[meteorite-list] OT: early days of the intenet (ARPANET)

From: Matson, Robert <ROBERT.D.MATSON_at_meteoritecentral.com>
Date: Mon Feb 21 22:10:38 2005
Message-ID: <AF564D2B9D91D411B9FE00508BF1C86904EE6450_at_US-Torrance.mail.saic.com>

Hi Sterling,

> It reminds me of the Days Before the Web, when there was no
> www ... Yes, there was an InterNet for more than a decade before
> Al Gore invented the Web or Steve Jobs invented the HyperText-
> MarkupLanguage, and the sites on it were BBS's, or Bulletin
> Board Systems...

You can go back even further than that. I was logging into the
ARPAnet (dial-up, of course) back in 1982 through both MIT and
MITRE-TIP, and even then I was a relative latecomer. (MIT was
online by mid-1970; MITRE became active in 1971). Well,
"logging-in" isn't quite right -- more like hacking in. (Security
was extraordinarily lax in those days.) There was quite a cottage
industry of sharing/swapping passwords for various user accounts.
Contemporaries of mine (I was born in 1962) may remember the
ADVENT game (e.g. "xyzzy", "plugh", "You are in a maze of twisty
passages, all alike.")

I think most of the computers we logged into were time-shared
PDP-10's, IBM 360/70's and later PDP-11's and VAXs.
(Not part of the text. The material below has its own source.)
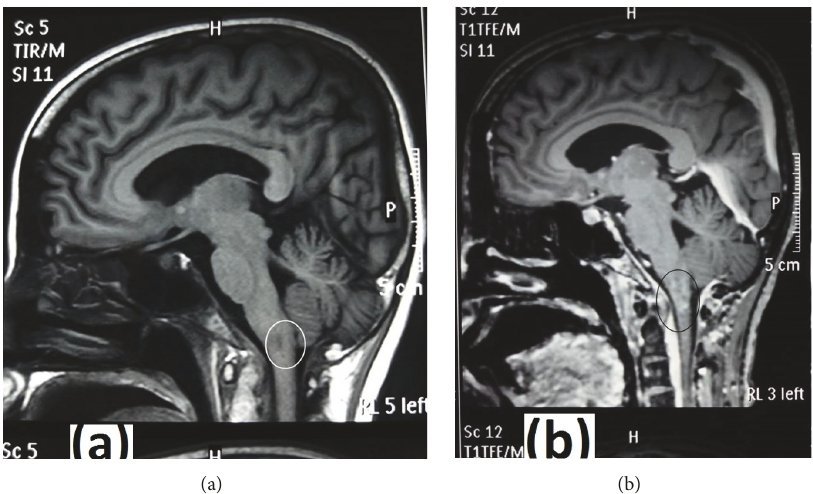
Figure 2: T1-weighted MRI of brainstem involving medulla oblongata demonstrating an infection: (a) without contrast; (b) postcontrast.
If it weren't
for Digital Equipment Corporation, virtually everything about
computers and the internet would almost certainly be different
today. Every major operating system today can trace its instruction
set back to the PDP-11.

These days saw the re-introduction of the humorous (in the US,
anyway) banners left on computer terminals when one had to "visit
the facilities", or when one was demonstrating a program to a
larger group:

"ACHTUNG! ALLES LOOKENSPEEPERS! Das computermachine
ist nicht fuer gefingerpoken und mittengrabben. Ist easy schnappen
der springenwerk, blowenfusen und poppencorken mit spitzensparken.
Ist nicht fuer gewerken bei das dumpkopfen. Das rubbernecken
sichtseeren keepen das cotten-pickenen hans in das pockets muss;
relaxen und watchen das blinkenlichten."